### Work order
Rewrite the lines below as a numbered list, skipping any blank lines and leaving the pictures out of the answer.

··· Given information

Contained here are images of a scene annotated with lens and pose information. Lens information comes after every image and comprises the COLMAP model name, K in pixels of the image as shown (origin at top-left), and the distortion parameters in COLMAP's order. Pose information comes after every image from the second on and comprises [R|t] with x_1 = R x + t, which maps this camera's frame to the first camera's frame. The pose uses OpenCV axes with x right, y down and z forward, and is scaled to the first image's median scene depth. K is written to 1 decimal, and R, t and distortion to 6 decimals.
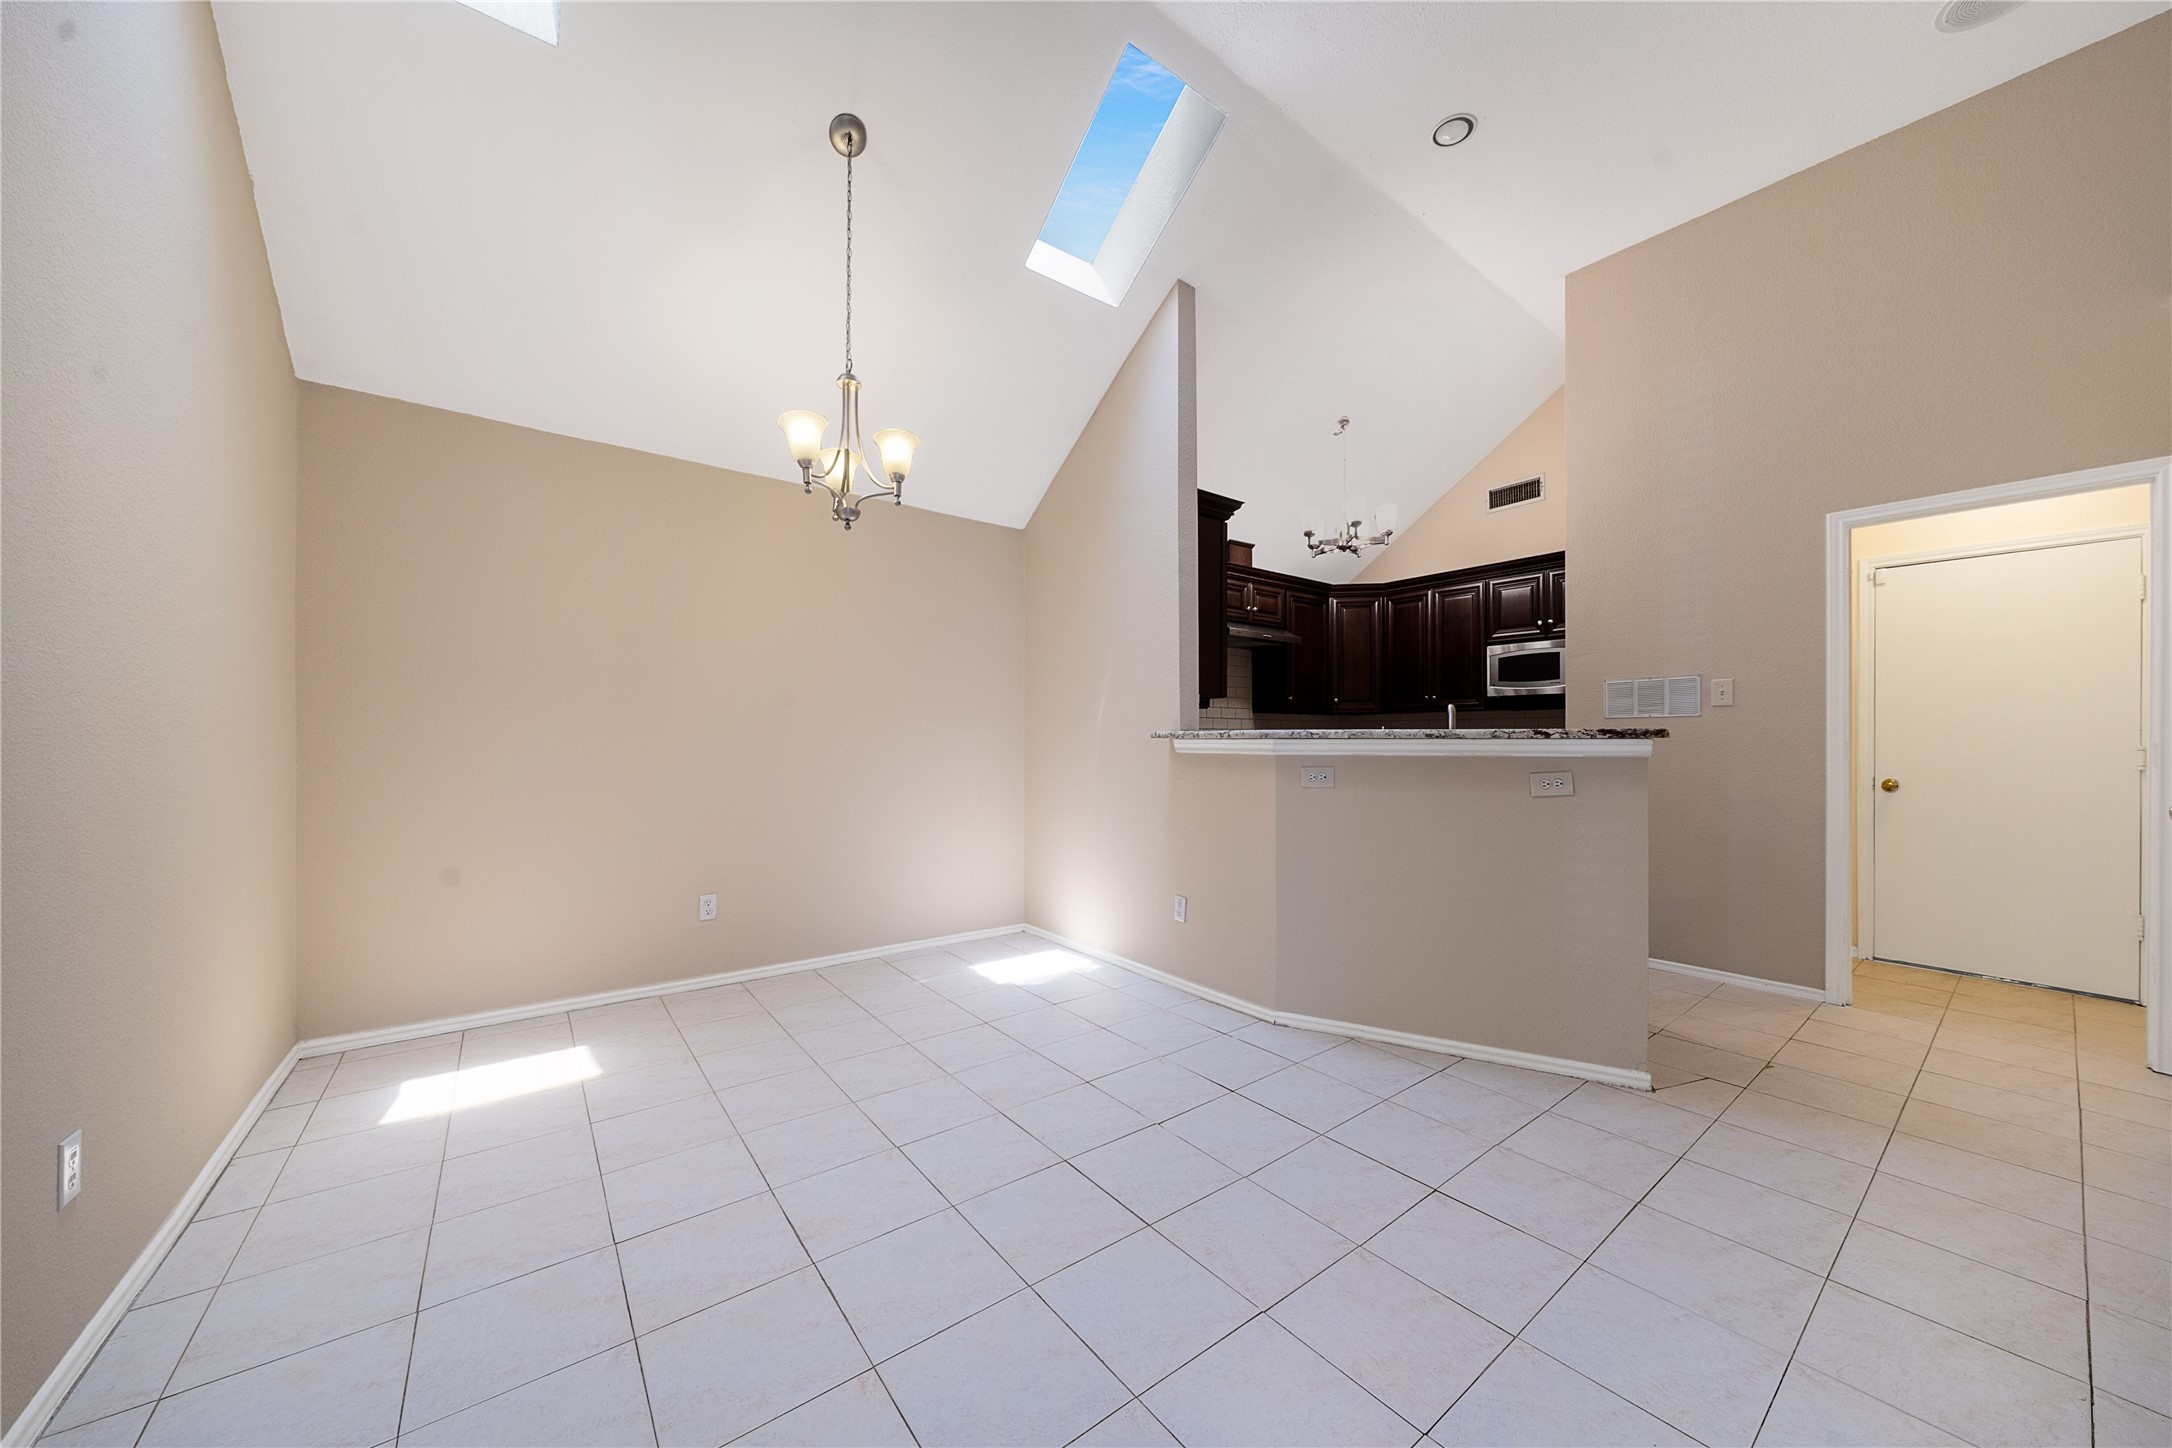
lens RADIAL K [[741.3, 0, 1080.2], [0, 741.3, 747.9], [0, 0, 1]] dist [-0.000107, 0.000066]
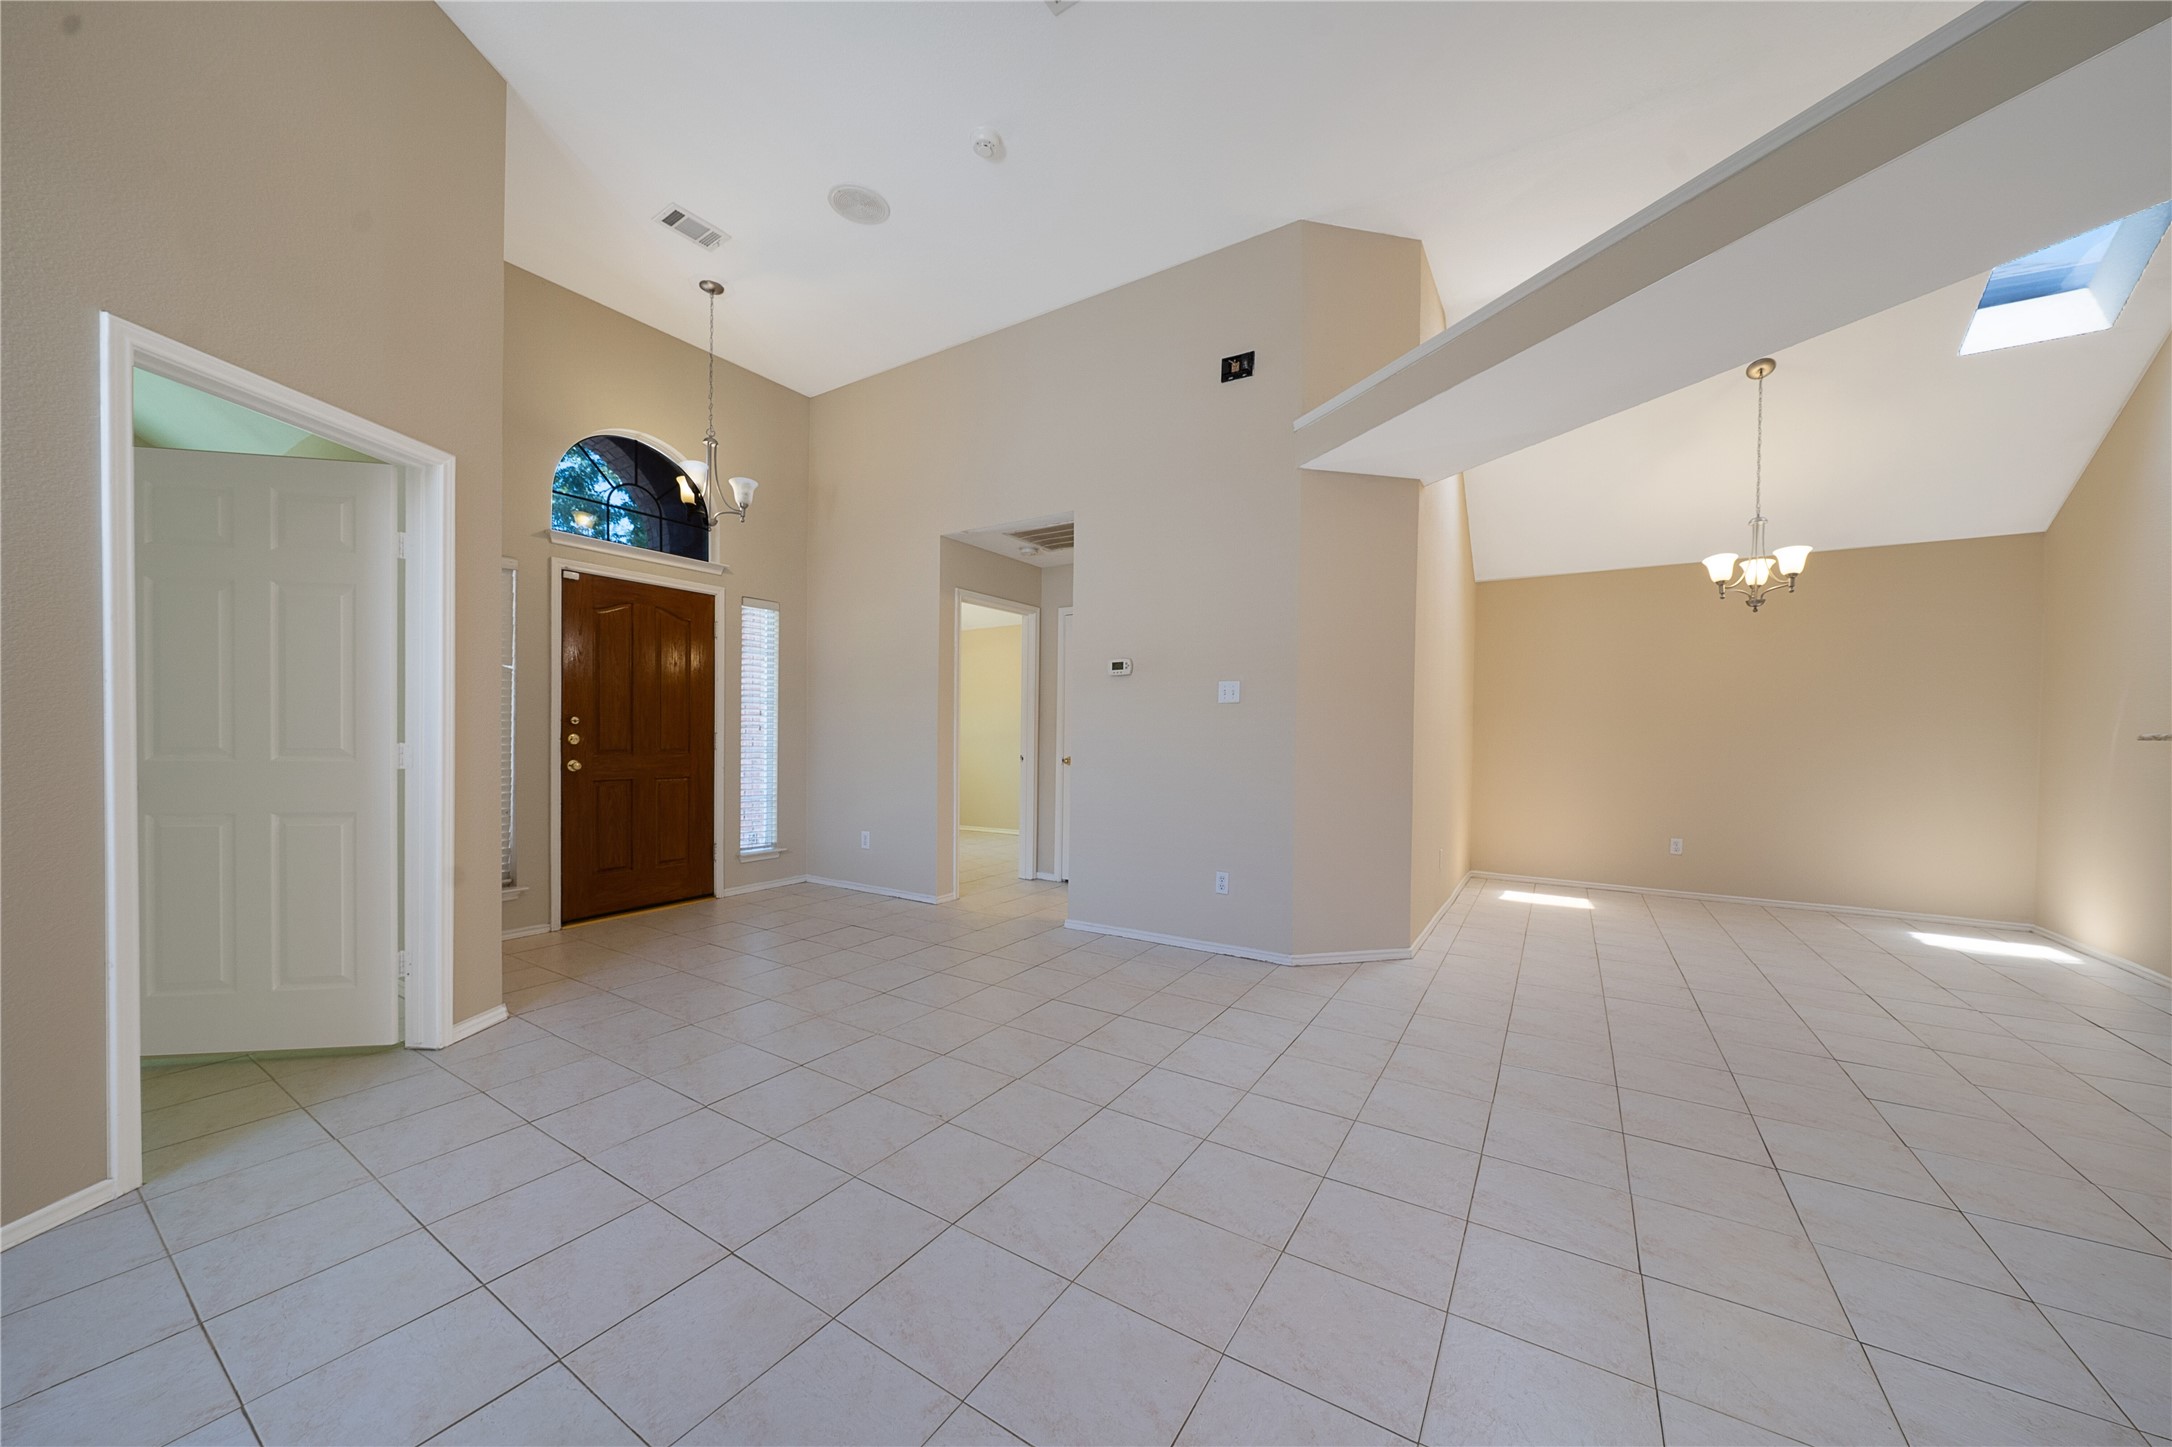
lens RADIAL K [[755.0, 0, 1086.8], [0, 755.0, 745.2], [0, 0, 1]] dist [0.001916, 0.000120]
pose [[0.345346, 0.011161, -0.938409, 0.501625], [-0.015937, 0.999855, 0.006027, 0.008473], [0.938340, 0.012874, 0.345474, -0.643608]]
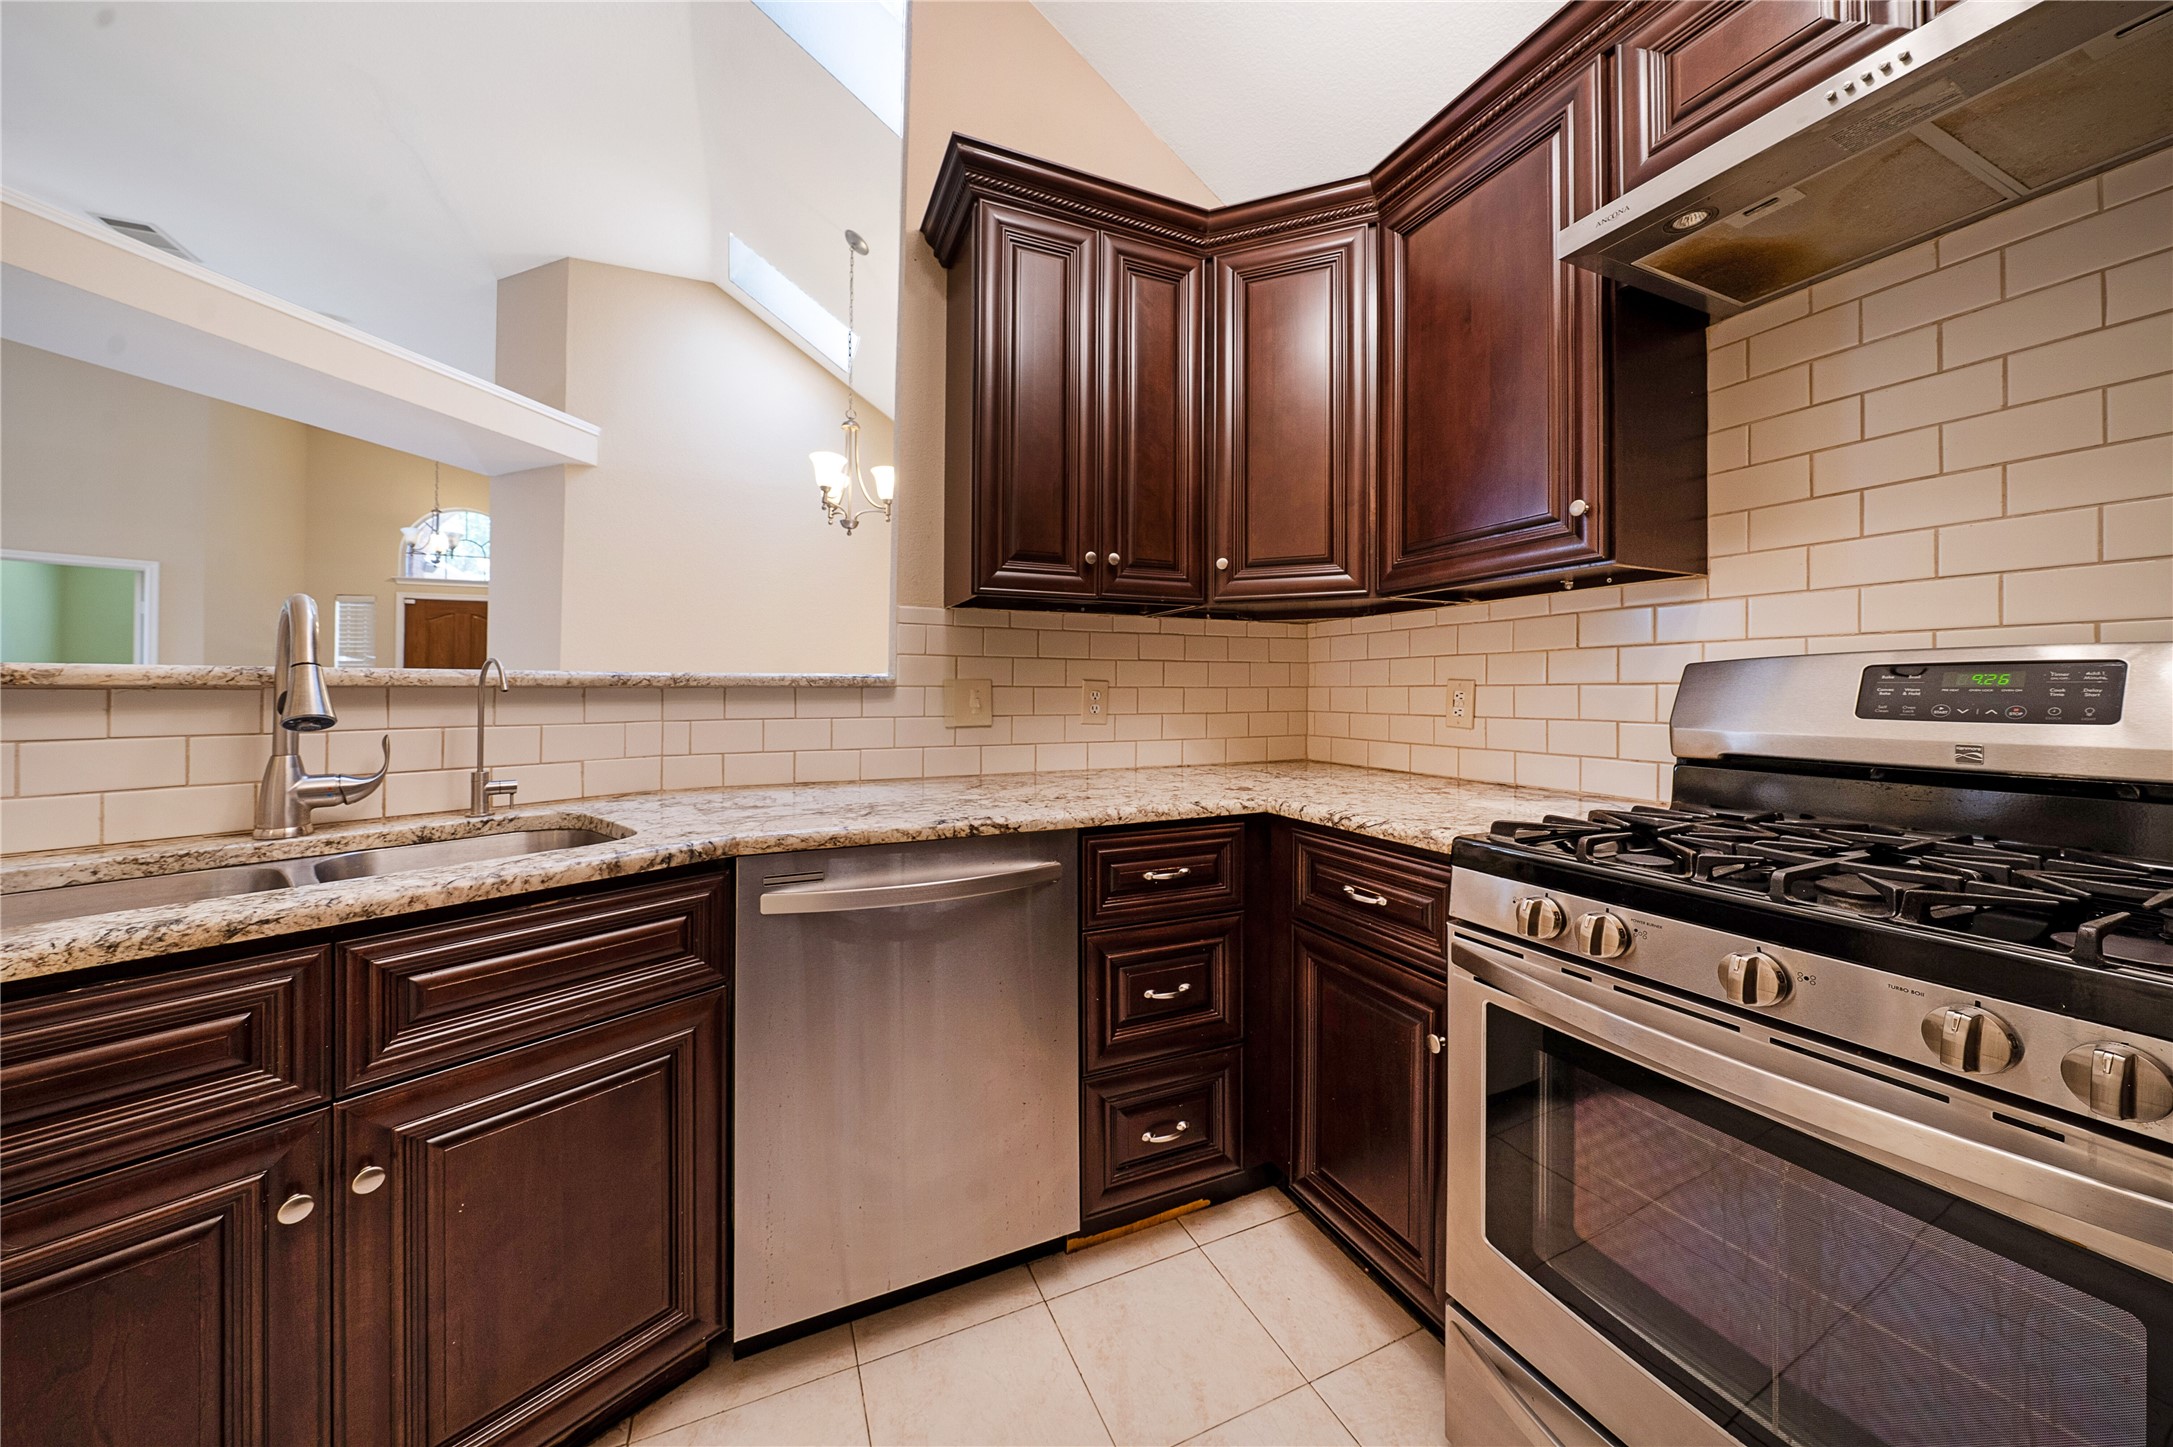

······

### Result for this exercise
1. Contained here are images of a scene annotated with lens and pose information. Lens information comes after every image and comprises the COLMAP model name, K in pixels of the image as shown (origin at top-left), and the distortion parameters in COLMAP's order. Pose information comes after every image from the second on and comprises [R|t] with x_1 = R x + t, which maps this camera's frame to the first camera's frame. The pose uses OpenCV axes with x right, y down and z forward, and is scaled to the first image's median scene depth. K is written to 1 decimal, and R, t and distortion to 6 decimals.
2. lens RADIAL K [[741.3, 0, 1080.2], [0, 741.3, 747.9], [0, 0, 1]] dist [-0.000107, 0.000066]
3. lens RADIAL K [[755.0, 0, 1086.8], [0, 755.0, 745.2], [0, 0, 1]] dist [0.001916, 0.000120]
4. pose [[0.345346, 0.011161, -0.938409, 0.501625], [-0.015937, 0.999855, 0.006027, 0.008473], [0.938340, 0.012874, 0.345474, -0.643608]]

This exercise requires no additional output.